§ **INFORMATION GIVEN**
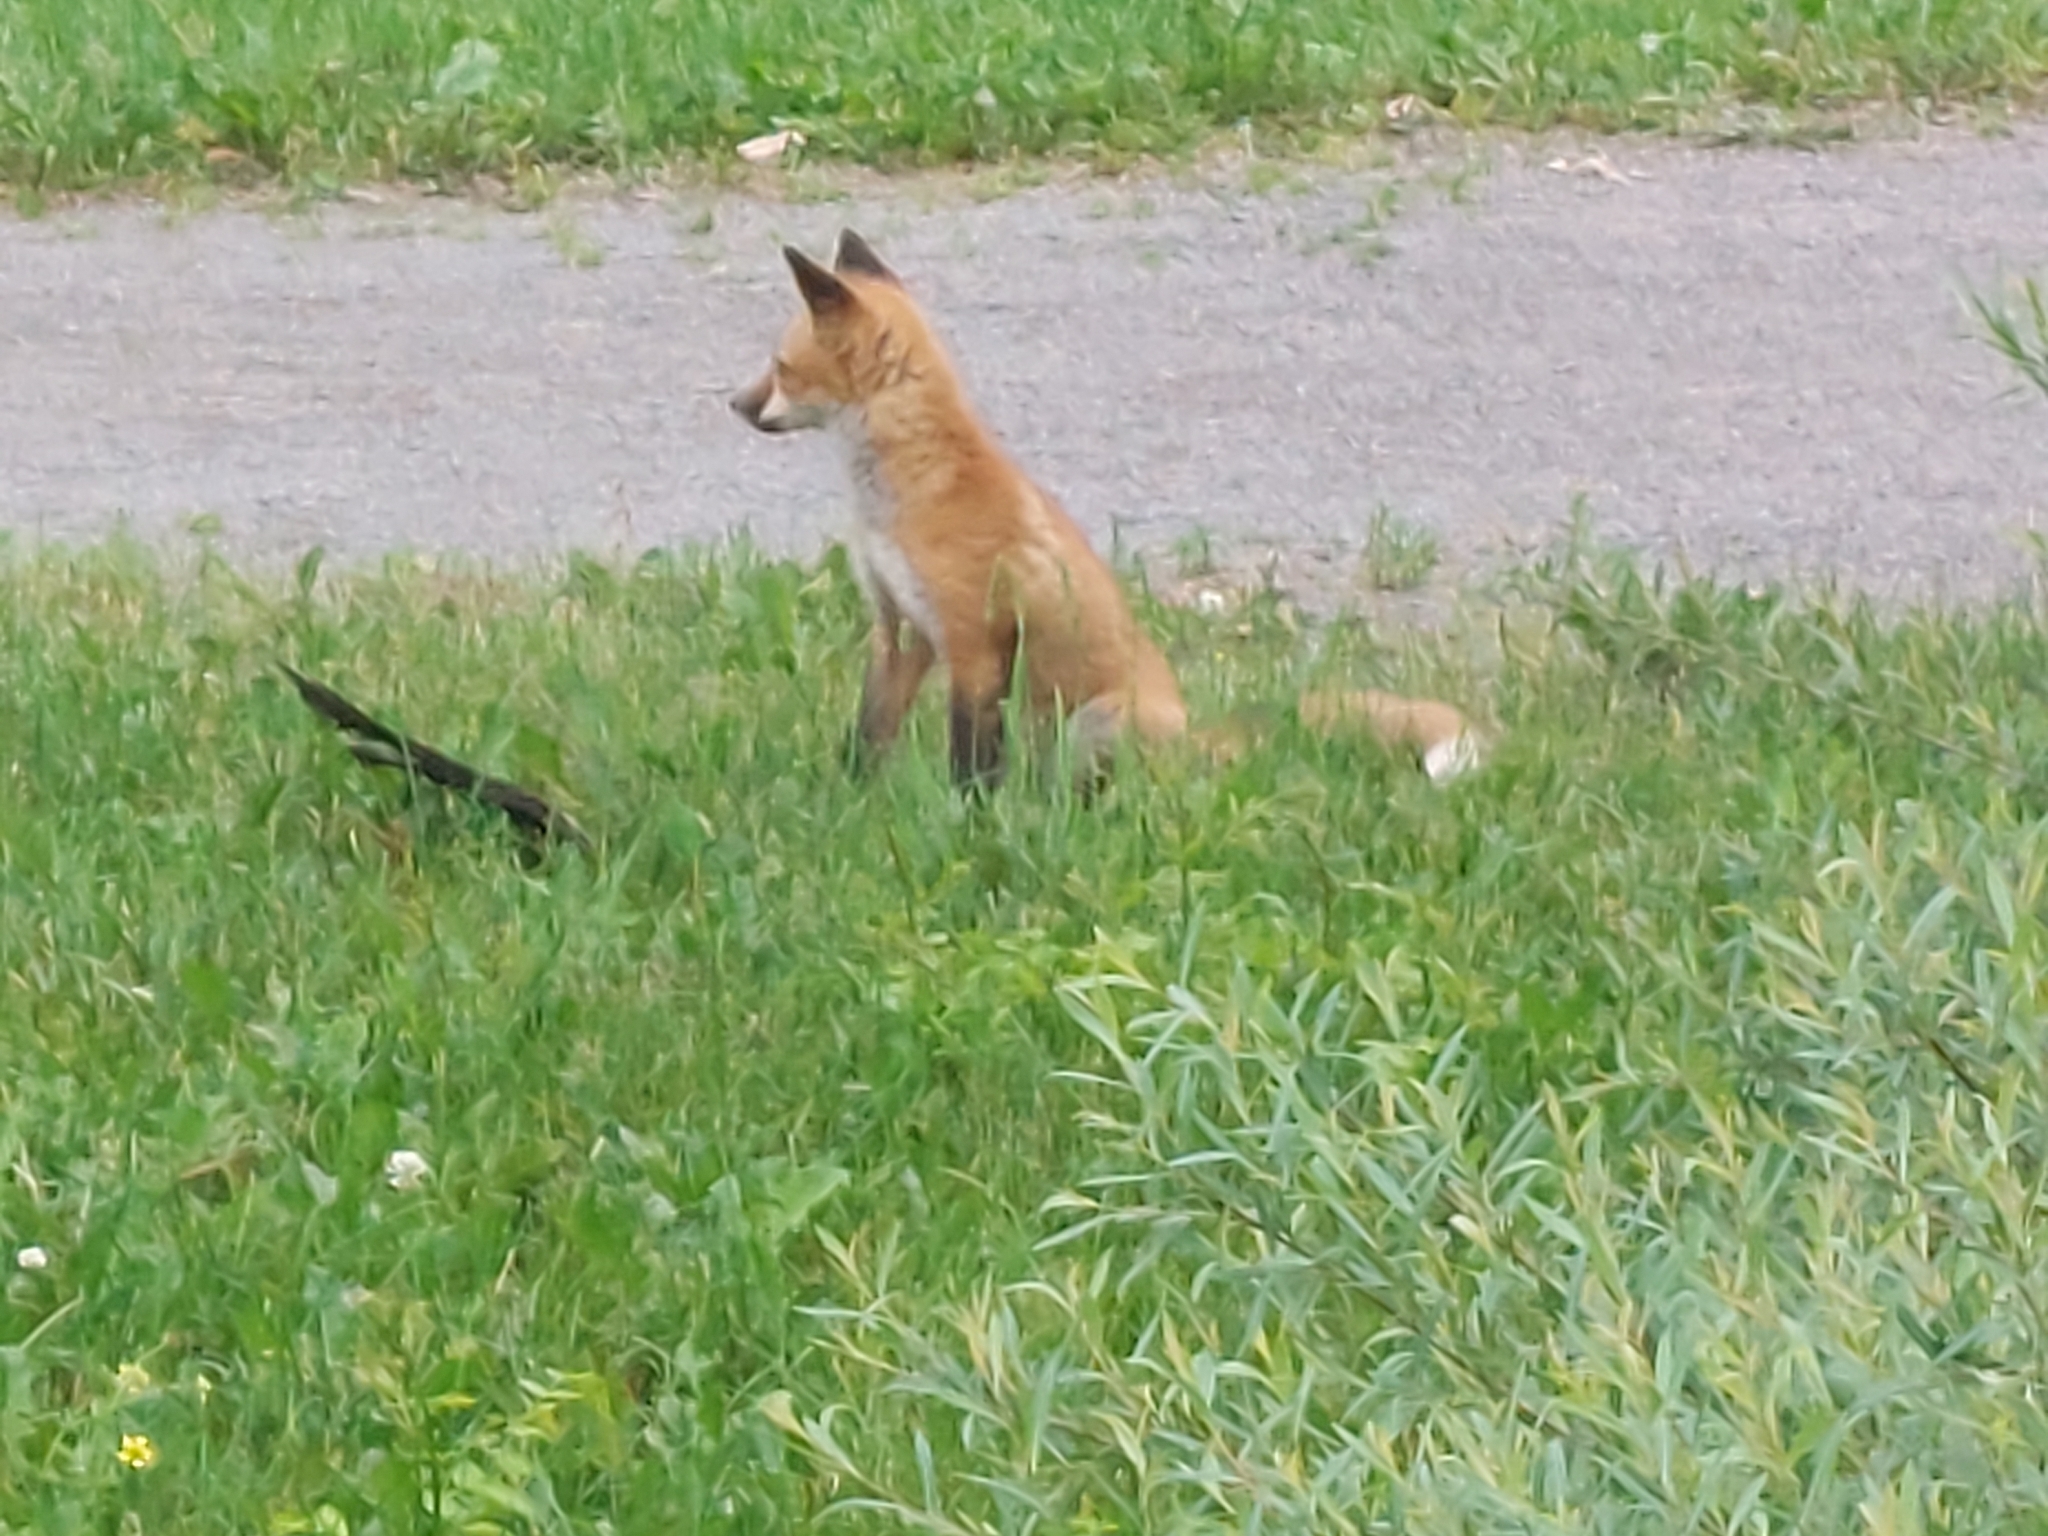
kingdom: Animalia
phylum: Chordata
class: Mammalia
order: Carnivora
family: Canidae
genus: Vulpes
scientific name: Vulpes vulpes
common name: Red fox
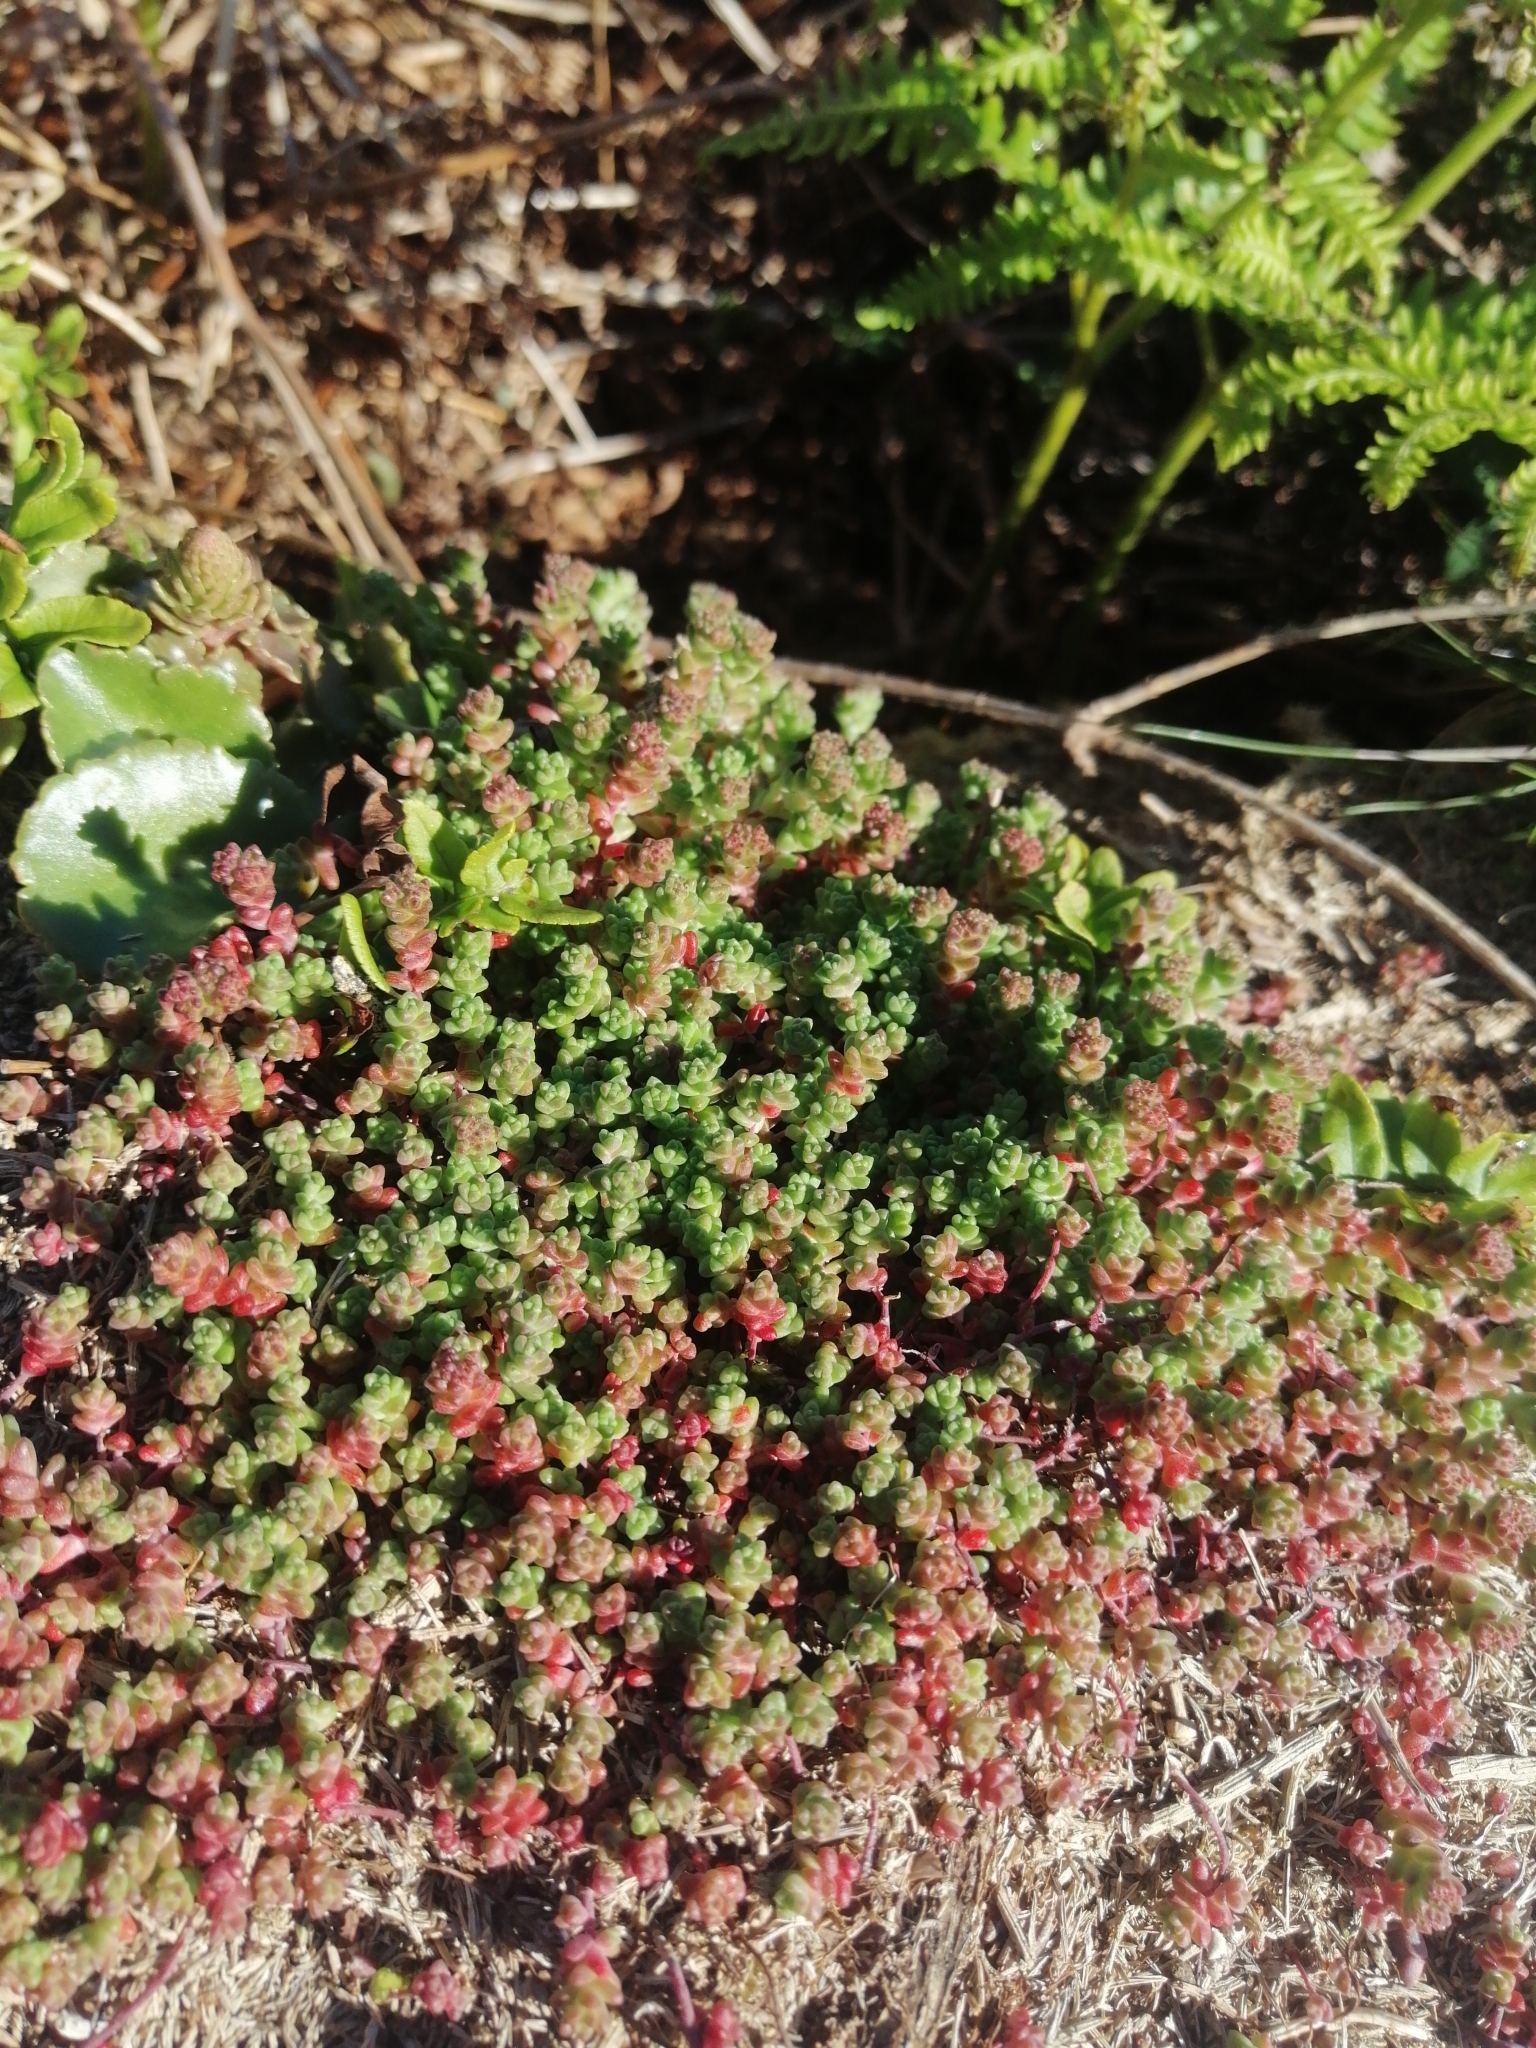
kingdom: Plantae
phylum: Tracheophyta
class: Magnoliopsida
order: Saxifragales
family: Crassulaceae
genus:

§ **WHAT THE EXERCISE ASKS**
Please retype the entries exactly, starting at the line that contains "order: Carnivora" and ending with the final line of the entries, leaving out the pictures.

§ **RESULT FOR THIS EXERCISE**
order: Carnivora
family: Canidae
genus: Vulpes
scientific name: Vulpes vulpes
common name: Red fox
kingdom: Plantae
phylum: Tracheophyta
class: Magnoliopsida
order: Saxifragales
family: Crassulaceae
genus:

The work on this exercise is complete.